● **What you are asked to do**
Filter out all lines without the word "space" from the data below, please, and copy the rest.
#### Data extracts
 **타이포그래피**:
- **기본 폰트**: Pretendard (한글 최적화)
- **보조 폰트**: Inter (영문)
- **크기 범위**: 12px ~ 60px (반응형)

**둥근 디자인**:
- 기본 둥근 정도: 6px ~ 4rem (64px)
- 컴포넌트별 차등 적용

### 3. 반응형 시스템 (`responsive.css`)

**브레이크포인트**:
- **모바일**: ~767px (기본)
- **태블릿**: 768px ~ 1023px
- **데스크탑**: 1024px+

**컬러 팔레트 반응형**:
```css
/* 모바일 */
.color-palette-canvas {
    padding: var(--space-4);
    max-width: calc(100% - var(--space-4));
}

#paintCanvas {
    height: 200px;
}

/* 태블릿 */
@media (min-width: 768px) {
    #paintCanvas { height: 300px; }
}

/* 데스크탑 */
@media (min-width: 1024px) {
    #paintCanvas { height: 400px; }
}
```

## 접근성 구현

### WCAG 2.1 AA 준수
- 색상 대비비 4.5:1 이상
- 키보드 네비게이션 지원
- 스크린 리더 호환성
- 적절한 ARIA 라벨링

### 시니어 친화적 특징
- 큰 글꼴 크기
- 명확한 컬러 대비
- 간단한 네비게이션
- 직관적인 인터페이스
########
● **Result of the exercise**
    padding: var(--space-4);
    max-width: calc(100% - var(--space-4));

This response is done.